The report further notes some of the negative points of the Board’s report, such as its failure to assign direct responsibility to Russian forces for the bombing of some medical facilities, referring only to the Syrian regime and “its allies” without naming these allies, in addition to voicing disappointment at the Board’s recommendations contained there which were generally inadequate, particularly with regard to the request from the deconfliction mechanism to share the data of medical facilities with the Syrian regime, with this request lending unwarranted legitimacy to the Syrian regime which is the main party accused, as SNHR’s report notes, in approximately 540 operations targeting medical facilities since March 2011 to date.

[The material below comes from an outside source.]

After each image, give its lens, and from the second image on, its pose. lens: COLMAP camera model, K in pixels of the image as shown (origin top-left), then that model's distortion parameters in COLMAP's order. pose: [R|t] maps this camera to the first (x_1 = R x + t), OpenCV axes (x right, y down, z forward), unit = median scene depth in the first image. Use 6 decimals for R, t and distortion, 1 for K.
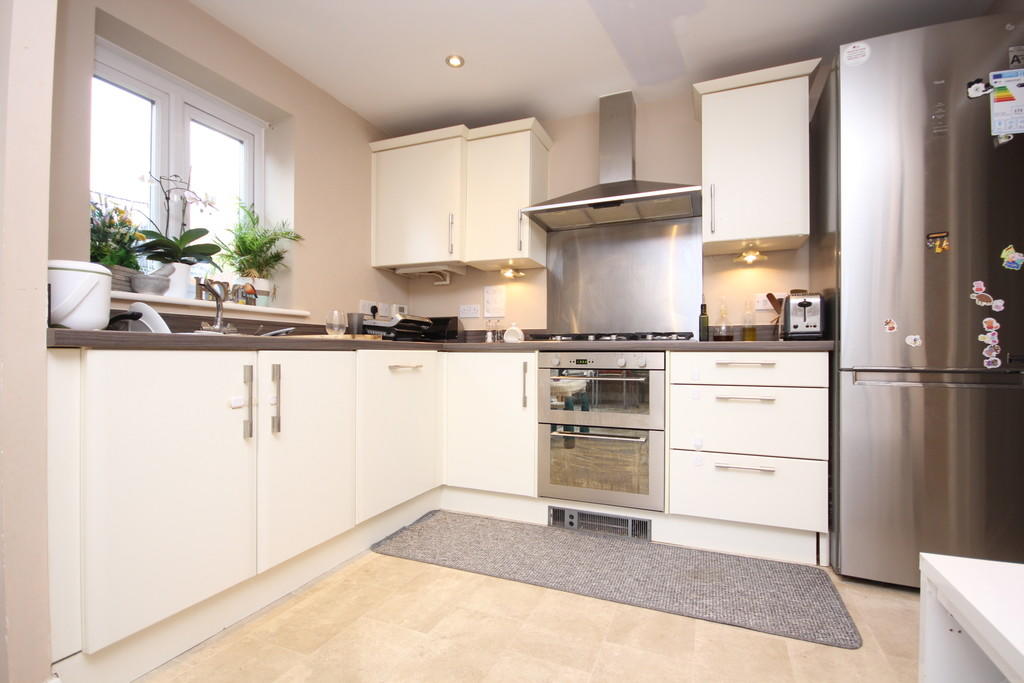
lens RADIAL K [[482.5, 0, 512.5], [0, 482.5, 352.6], [0, 0, 1]] dist [-0.000133, -0.000729]
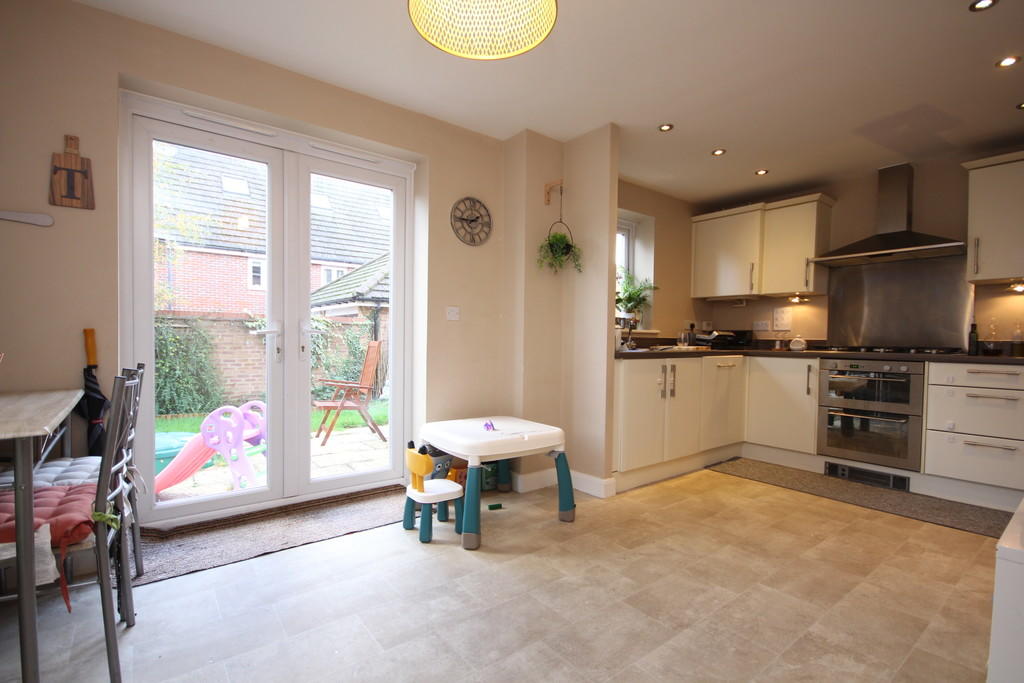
lens RADIAL K [[482.5, 0, 512.5], [0, 482.5, 352.6], [0, 0, 1]] dist [-0.000133, -0.000729]
pose [[0.875992, 0.021344, -0.481854, -0.058701], [-0.010751, 0.999636, 0.024735, -0.044552], [0.482207, -0.016488, 0.875902, -0.741472]]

The report further calls on all boards of inquiry to be strengthened by the option of imposing punitive mechanisms in the event that the state’s ruling authorities refuse to meet their requirements, such as preventing them from entering the country and questioning and rejecting their work as the Syrian regime has done; among the punitive mechanisms suggested in this case is that the United Nations should impose sanctions on the Syrian regime, including economic, political, and possibly military sanctions.

The report stresses that the primary task of the boards of inquiry is to reveal to the oppressed people which party or parties are responsible for killing their children and families and bombing their medical and other vital facilities. This being the case, the report notes that the failure to name the party that committed the violation or crime is considered a profound and fundamental failure in the work of the boards of inquiry, rather than a secondary failure.

The report recommends that further work is urgently required to find an effective mechanism for protecting medical and vital civilian facilities from brutal bombing operations aimed at destroying them and denying them their ability to function in carrying out humanitarian work as quickly as possible. The Syrian and Russian regimes’ targeting of medical facilities in northwest Syria, and in areas that were outside the control of the Syrian regime previously, such as the Eastern Ghouta, Darayya, Daraa, etc., has had an impact over the capabilities of the Syrian state’s health care system, making the country far more vulnerable to the spread of the Covid-19 pandemic among the Syrian people.

Finally, the report calls on the United Nations Secretariat to make greater efforts to prevent UNSC members’ use of their veto to protect any regime, such as Syria’s, which commits crimes against humanity and war crimes.